Florian Neuner, geb. 1972 in Wels, Oberösterreich, lebt in Berlin, arbeitet als Schriftsteller und Journalist. Als Verfasser des Buchs „Ruhrtext“ und literarischer Begleiter der EMSCHERKUNST.2013 war er mehrmals im Atelierhaus Alte Schule als Referent zu Gast.

Sepp Hiekisch-Picard, geb. 1956, ist Geschäftsführer des Westdeutschen Künstlerbundes und stellvertretender Direktor des Kunstmuseum Bochum. Er eröffnete mit seiner Rede 1987 die Ausstellung Dekonstruktionen / oder vom Widersprechen in Bildern von Doris Schöttler-Boll im Museum Bochum.

Musik:

Trio: Brackmann/Meier/van-Triel

Besetzung:

Johannes Brackmann/Essen: Kontrabass
Siegfried Meier/Duisburg: Saxophone
Roger van Triel/Herne: Gitarre/Loops

Die drei Musiker spielen seit mehreren Jahren in der Jazz-Formation : between: zusammen mit der Sängerin Gaby Frece und dem Dortmunder Schlagzeuger Michael Peters und kennen sich persönlich schon seit vielen Jahren.

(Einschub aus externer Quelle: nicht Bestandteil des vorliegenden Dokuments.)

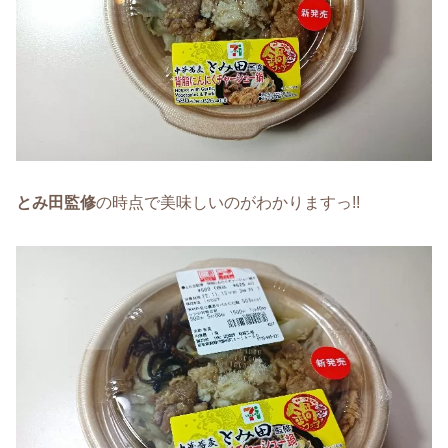
とみ田監修
の時点で美味しいのがわかりますっ!!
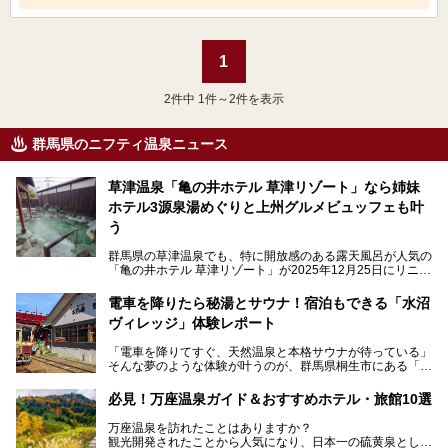
1
2
件中 1件～2件を表示
群馬県のニフティ温泉ニュース
草津温泉「亀の井ホテル 草津リゾート」なら姉妹
ホテル3源泉湯めぐりと上州グルメビュッフェも叶
う
群馬県の草津温泉でも、特に開放感のある露天風呂が人気の
「亀の井ホテル 草津リゾート」が2025年12月25日にリニュ
ーアルオープンしました。
ロビーや客室が綺麗になって、上州グルメにこだわったビュ
電車を降りたら秘湯とサウナ！宿泊もできる「水沼
ッフェも人気！アクセスはシャトルバスで楽々、さらに草津
ヴィレッジ」体験レポート
温泉にある姉妹ホテルの「草津温泉 大東舘」「亀の井ホテ
ル 草津湯畑」の湯めぐりまで楽しめます。
「電車を降りてすぐ、天然温泉と本格サウナが待っている」
そんな夢のような体験が叶うのが、群馬県桐生市にある「駅
今回はそんな「亀の井ホテル 草津リゾート」を徹底レポー
の天然温泉&サウナの森 水沼ヴィレッジ」です。
ト！
日帰り温泉の「水沼の湯」と宿泊もできる「サウナの森」、
必見！万座温泉ガイド＆おすすめホテル・旅館10選
２つのエリアがあります。
───
提供元：アイコニア・ホスピタリティ株式会社【PR】
万座温泉を訪れたことはありますか？
今回は、その中でも特にユニークな駅直結の「水沼の湯」の
この記事は亀の井ホテル 草津リゾートのPR記事です。
観光開発されたことから人気になり、日本一の硫黄泉として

Eigens zur Ausstellung der Werke von Doris-Schöttler-Boll hat das aus der Band ausgekoppelte Akustik-Trio ganz eigene Musik ausgewählt und arrangiert. Die Prinzipien von Collage und Dekonstruktion sind dabei die strukturierenden Elemente.

Die Verbindung zu Doris Schöttler-Boll hat sich über den Bassisten Johannes Brackmann hergestellt, der seit vielen Jahren das Kulturzentrum GREND in Essen Steele leitet und Doris seit gut 20 Jahren kennt. In zahlreichen Projekten und Aktivitäten hat er und das GREND dabei mit ihr und dem Verein ‚Atelierhaus Alte Schule’ im Stadtteil zusammengearbeitet.